In download.js, replace
var rename = urlObj.rename;
var base = id + '/';
with
var rename = sanitize(urlObj.rename);
var base = sanitize(id) + '/';
In arxiv.js, replace
arxiv.pageQuery();
with
if (arxiv.opts.restart) {
fs.readFile('arxiv_results.json', (err,data) => {
if ((err) && (err.code == 'ENOENT')) {
log.error('No existing download to restart')
process.exit(1)
}
else if (err) {
throw err
}
else {
log.info('Restarting previous download')
arxiv.allresults=JSON.parse(data)
arxiv.addDlTasks()
}
} )
}
else {
arxiv.pageQuery();
}
Still in arxiv.js, add:
arxiv.addDlTasks()
}
ArXiv.prototype.addDlTasks = function() {
arxiv = this
after
var filename = chalk.blue('arxiv_results.json')

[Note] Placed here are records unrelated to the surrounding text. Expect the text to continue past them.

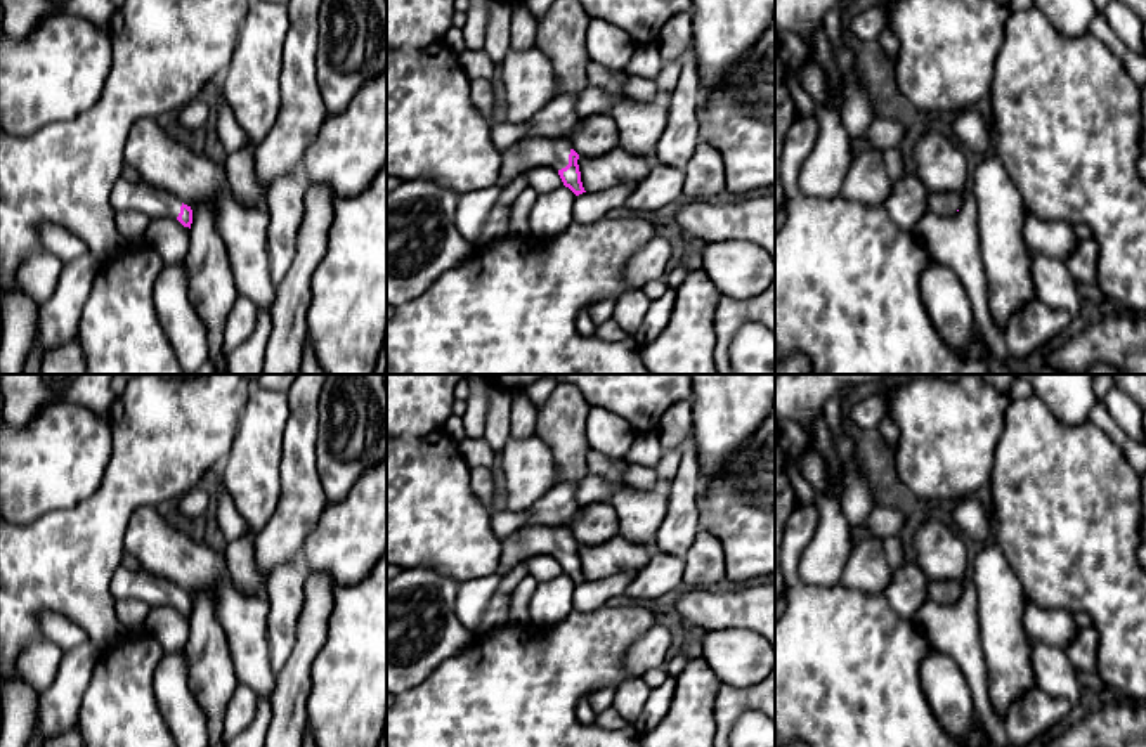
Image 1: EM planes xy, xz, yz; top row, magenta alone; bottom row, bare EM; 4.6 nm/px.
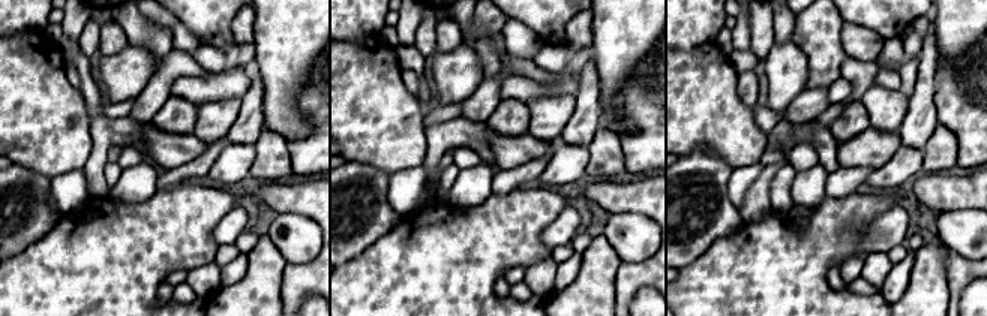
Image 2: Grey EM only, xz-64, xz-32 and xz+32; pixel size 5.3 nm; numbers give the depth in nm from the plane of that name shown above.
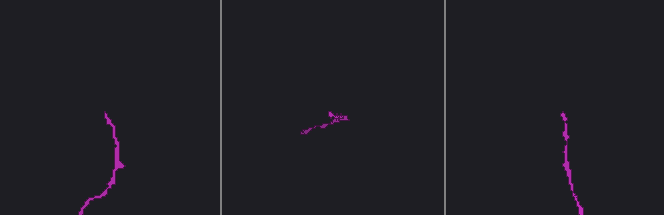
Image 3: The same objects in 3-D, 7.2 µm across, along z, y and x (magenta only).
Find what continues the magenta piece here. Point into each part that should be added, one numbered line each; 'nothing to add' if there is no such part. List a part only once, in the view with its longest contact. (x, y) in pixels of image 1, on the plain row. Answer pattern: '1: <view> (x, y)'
1: xz (533, 539)

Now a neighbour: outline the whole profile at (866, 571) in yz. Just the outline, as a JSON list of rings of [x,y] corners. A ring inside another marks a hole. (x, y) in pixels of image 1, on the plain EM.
[[[865,537],[851,546],[841,575],[843,586],[865,594],[884,594],[889,581],[891,567],[886,562],[882,539]]]

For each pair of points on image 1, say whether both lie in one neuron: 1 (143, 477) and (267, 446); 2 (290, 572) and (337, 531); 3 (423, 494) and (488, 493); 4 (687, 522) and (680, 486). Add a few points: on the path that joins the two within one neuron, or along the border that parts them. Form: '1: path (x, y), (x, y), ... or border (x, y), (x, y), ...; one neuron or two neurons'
1: border (238, 416), (231, 449), (221, 463); two neurons
2: border (300, 555), (307, 569); two neurons
3: border (468, 468), (470, 489), (489, 508); two neurons
4: path (683, 513), (683, 494); one neuron

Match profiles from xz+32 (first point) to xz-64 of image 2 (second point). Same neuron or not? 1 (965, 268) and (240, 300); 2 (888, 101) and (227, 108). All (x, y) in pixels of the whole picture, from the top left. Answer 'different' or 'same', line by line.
1: different
2: same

log.info('Full ArXiv result metadata written to ' + filename);
For your convenience, I attach two patches. Inspect before you apply them - the patch for download.js contains commented and debugging code too (I found it informative in this form, YMMV).
Description
While appending '-r' to a getpapers command will not retry to download PDFs that are already there for queries with the EUPMC API, the same is NOT the case with the arxiv API - it not only retries the metadata query, but also each and every PDF, from the first to the last one.
This is very annoying if you have 24000 PDFs to download, of which a few thousand have already been downloaded in previous attempts.
How to reproduce
Run
getpapers --api 'arxiv' --query 'cat:math.DG' --outdir math.DG -p
Let it download some number of PDFs, then interrupt it and retry with
getpapers --api 'arxiv' --query 'cat:math.DG' --outdir math.DG -p -r
Side effects
An annoying side-effect of this is that the web server will reply with a
416 Range Not Satisfiable
error, if the downloader (be it the standard requestretry from master code, or a curl wrapper from a custom fork, as in https://github.com/ContentMine/getpapers/issues/157) tries a resumable download (i.e. if it tries to resume the download from where it stopped, in this case from the end of an already completely downloaded file, a byte range whose start is certainly not satisfiable). If the error is not caught, the script will stop at the first file that is already there, with the above 416 error.
This side effect may not occur in the master code (or it may appear as a 416 caught error, I didn't check).